One person can affect everyone’s enjoyment behind the boat: the driver. Be a better one.

watersports

Watersports pros appreciate the importance of good driving, but this key component to success and safety is often overlooked on the recreational level. Learning the skill of driving for wakesports does not have to be intimidating.

Every driver’s goal is to provide a driving experience that allows behind-the-boat participants to perform to their potential while keeping everyone in the boat and behind it safe. To become a good driver for wakesports, one must develop and refine the traits of awareness and sensitivity, traits that overlap somewhat.

 

Awareness

When it comes to developing awareness, the driver needs to be visually attuned to what is going on all around the boat: in front, behind, and to port and starboard. In competition, drivers have the luxury of driving in a controlled setting where there are no other boats. However, when towing wakesports on open bodies of water, boats and personal watercraft can be coming from all angles. So the driver needs to develop a 360-degree awareness of what is going on: other traffic, water depth, docks, floating obstacles and the like.

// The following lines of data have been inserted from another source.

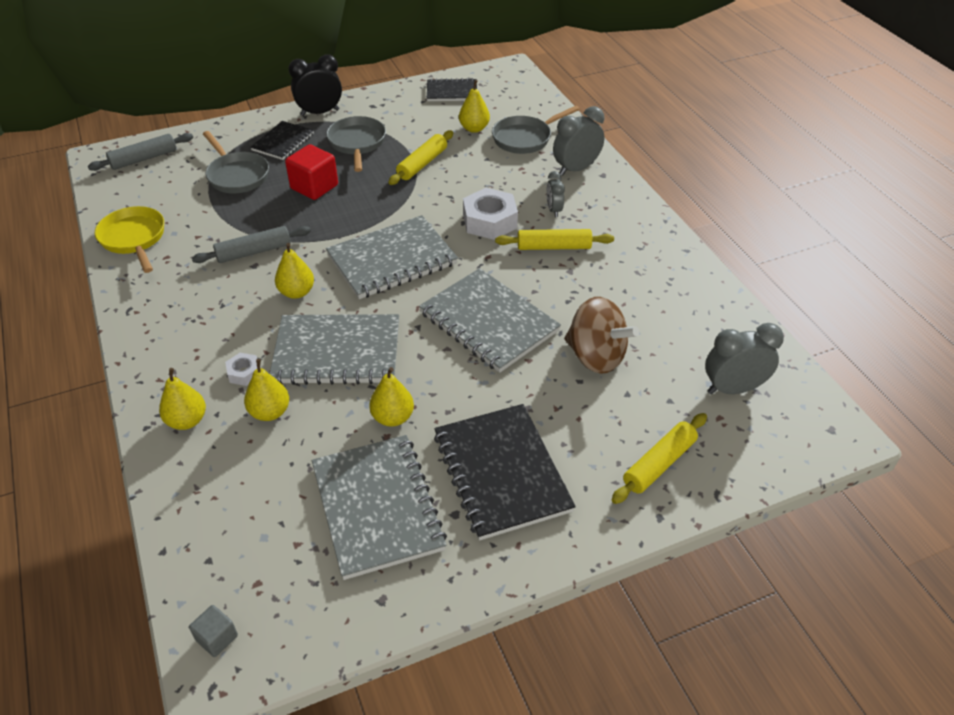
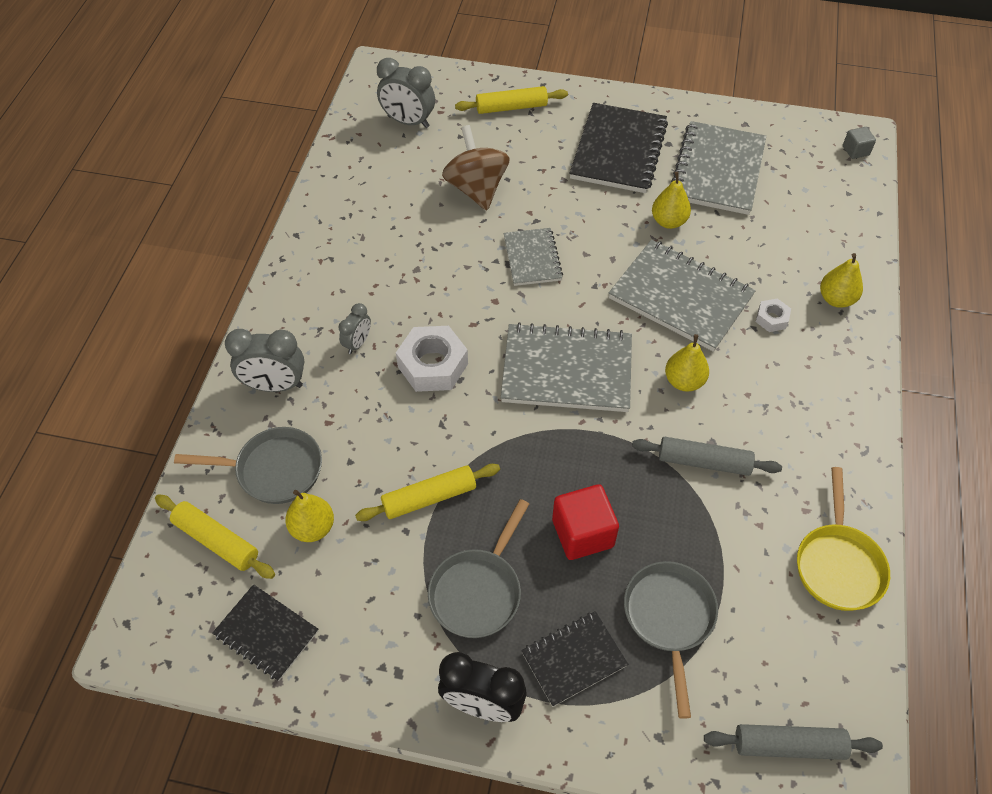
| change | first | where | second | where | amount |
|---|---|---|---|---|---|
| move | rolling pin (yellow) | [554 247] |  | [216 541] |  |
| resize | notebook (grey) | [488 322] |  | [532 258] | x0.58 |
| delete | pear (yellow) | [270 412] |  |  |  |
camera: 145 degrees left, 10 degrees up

A mirror is a must for towing wakesports. Mounted on the dash or the top of the windshield, a mirror is a standard feature on all specialized wakesport boats. Most boats, however, do not come with a mirror. Fortunately, many affordable after-market mirrors attach to the dash or windshield and fit every type of boat, even pontoons and personal watercraft.

Without a mirror to use, most drivers turn around and look aft while driving the boat, which is unsafe. The mirror allows the driver to keep an eye on the action and boating traffic behind the boat while still facing forward. Different mirrors offer varied widths of view. For tow sports such as wakeboarding, slalom skiing or tubing, in which the rider or skier can swing from side to side, a wider angle mirror gives the driver better visibility and minimizes any blind spots.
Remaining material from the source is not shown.